Читать «Письмовник» онлайн - страница 44

Михаил Павлович Шишкин

Я:

— Я не могу без него жить. Он мне нужен. Почему его нет?

Он:

— Ты же сама говорила — нужно делиться. Если тебе дали, то нужно отдать, чтобы что-то оставить. И чем дороже тебе человек, тем больше надо отдать. И вообще, это только прохожие идут и верят, что все страшное уже позади. В одном толстом романе, который ты читала под партой, помнишь, герой и героиня все время где-то рядом, не встречаются и мучаются оттого, что никак не встретятся, а потом, когда наконец встретились, поняли, что они раньше еще не были готовы друг для друга. Еще не пережили тех страданий, которые им предстояло пережить. Так и вы еще не готовы друг к другу — еще не настрадались по-настоящему. Это только кажется сложным, а на самом деле очень просто. Как те войлочные молоточки.

Я:

— Просто?

Он:

— Не придирайся к словам. Это всего лишь перевод. Ты же знаешь, что слова, любые слова — это только плохой перевод с оригинала. Все происходит на языке, которого нет.
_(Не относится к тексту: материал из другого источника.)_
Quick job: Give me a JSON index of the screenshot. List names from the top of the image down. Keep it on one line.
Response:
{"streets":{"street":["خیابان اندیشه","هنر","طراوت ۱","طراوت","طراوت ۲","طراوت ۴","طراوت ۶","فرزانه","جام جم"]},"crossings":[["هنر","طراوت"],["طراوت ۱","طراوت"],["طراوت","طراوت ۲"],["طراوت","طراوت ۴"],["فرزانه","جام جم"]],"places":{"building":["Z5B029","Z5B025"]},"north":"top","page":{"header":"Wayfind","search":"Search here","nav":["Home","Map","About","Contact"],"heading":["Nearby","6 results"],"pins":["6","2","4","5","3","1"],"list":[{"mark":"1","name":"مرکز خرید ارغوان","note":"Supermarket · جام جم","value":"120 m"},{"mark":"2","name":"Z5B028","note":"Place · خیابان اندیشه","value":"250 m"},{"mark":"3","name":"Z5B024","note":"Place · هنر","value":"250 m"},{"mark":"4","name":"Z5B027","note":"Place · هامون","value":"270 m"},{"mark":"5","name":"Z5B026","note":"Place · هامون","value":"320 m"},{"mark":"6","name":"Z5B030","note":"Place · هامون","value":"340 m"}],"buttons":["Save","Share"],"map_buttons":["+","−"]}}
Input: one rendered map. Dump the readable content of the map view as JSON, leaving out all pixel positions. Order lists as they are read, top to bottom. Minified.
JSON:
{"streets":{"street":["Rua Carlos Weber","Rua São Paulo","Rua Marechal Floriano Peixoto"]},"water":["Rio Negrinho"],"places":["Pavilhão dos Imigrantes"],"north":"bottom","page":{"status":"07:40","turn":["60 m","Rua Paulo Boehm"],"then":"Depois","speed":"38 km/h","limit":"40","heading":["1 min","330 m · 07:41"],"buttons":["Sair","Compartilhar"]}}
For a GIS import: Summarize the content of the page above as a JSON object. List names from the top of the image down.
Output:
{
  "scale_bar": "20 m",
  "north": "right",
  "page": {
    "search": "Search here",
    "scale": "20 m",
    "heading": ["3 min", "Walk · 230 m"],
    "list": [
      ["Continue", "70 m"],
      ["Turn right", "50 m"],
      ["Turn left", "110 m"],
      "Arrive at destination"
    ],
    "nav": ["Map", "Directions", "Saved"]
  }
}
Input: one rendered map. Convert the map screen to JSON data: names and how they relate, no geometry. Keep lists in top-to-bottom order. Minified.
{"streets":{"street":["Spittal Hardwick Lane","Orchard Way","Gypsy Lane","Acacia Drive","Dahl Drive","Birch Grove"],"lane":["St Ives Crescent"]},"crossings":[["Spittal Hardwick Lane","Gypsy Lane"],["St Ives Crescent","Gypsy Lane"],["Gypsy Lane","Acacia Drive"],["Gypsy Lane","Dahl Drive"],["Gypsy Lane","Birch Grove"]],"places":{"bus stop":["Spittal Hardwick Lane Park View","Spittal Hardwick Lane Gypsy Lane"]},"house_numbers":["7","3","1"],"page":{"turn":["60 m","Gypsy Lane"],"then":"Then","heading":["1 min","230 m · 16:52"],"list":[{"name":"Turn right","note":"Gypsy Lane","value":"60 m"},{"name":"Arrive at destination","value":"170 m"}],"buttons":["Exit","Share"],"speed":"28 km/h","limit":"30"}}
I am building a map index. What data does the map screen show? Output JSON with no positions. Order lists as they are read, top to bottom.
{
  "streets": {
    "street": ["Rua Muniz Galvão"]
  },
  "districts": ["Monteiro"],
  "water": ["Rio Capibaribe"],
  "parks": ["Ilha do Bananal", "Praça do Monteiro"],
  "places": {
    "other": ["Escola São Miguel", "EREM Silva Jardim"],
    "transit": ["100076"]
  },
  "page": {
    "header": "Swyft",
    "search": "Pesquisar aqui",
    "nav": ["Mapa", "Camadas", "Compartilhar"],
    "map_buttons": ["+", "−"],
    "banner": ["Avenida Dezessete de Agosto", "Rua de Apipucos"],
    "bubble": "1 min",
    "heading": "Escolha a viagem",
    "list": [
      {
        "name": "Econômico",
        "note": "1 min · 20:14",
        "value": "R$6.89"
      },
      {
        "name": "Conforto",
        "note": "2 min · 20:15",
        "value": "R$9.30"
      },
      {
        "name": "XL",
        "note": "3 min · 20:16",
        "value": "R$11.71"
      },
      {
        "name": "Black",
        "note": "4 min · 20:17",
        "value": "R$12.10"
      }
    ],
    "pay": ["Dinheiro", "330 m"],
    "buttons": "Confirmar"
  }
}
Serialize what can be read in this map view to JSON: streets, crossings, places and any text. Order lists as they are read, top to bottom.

И вот те несуществующие слова — настоящие.

Я:

— Чего тебе от меня надо?

Он:

— Оглянись. Все повторяют самих себя, жужжат одно и то же и удивляются, как это можно быть персом. Есть целые жизни, в которых никого нет, даже живущего, он так и умирает, не проклюнувшись. Ты что, хочешь так?

Я:

— Да.

Он:

— Да они идут и не видят, что еле достают сугробу до подбородка.

Я:

— Но они знают главное.

Он:

— Что? Что человек не обязан быть счастлив?

Я:

— Да. Они знают. А я нет. Я тоже хочу это знать.

Он:

— Это что, бунт?

Я:

— Да.

Он:

— Не дури.

Я:

— Я очень устала быть собой.

Он:

— Ты просто еще не знаешь, как это бывает. Забудешь в кафе зонтик, вернешься — и жизнь примет другой оборот. Помнишь, ты пошла в тот ваш парк. Снег падал сухой, мелкой крупой, с подскоком. Тебе показалось, что в парке, кроме тебя, никого нет, будто он был твой собственный. Подошла к скамейке, смахнула снег перчаткой, присела. А напротив как раз стояла та скульптура, забитая досками. Под завывания метели зимними ночами есть время подумать, что сделала не так. Стоит в своем гробу — одна рука сюда, другая туда — и меняется. Становится еще больше сама собой. И знает, что скоро выходить. Откроют крышку, а она там как ни в чем не бывало — одна рука здесь, другая там — вот я! Дождались? Как вы тут без меня? Что у вас тут новенького? Трою взяли? Та же, но другая — что-то поняла за зиму. И тут к тебе подбежала собака. Спаниель понюхал тебя. Дался почесать за ухом, замотал хвостом. А ты понюхала его — дохнуло вкусной собачиной. Потом появилась девочка с поводком и сразу сообщила тебе, что она теперь занимается балетом и знает уже все позиции, и что Доньке нельзя давать сладости, а то ее может пронести. У девочки уши со сросшейся мочкой. И легкое косоглазие. Потом появился Янкин профессор, которого ты сразу узнала, а он тебя нет. У него уши большие, мясистые, с кисточками волос, и мочки свисают до воротника. Ты сперва решила, что девочка — его ранняя внучка, но он назвал ее, как твой отец называл тебя, — доча. У него в руках была детская клизма. Он швырял ее, и собака носилась за ней с лаем между деревьями. Потом он присел рядом на скамейку, сцепив руки на колене, и пальцы у него были крепкие, ободранные, изъедены растворителем, а на ногтях остатки краски. Девочка бегала за собакой, а он говорил, что давно уже ничего не читает, потому что нужно писать живой жизнью — слезами, кровью, потом, мочой, калом, спермой, а они пишут чернилами. Ты в тот момент еще подумала: скольким же дурочкам он говорил это за свою долгую жизнь.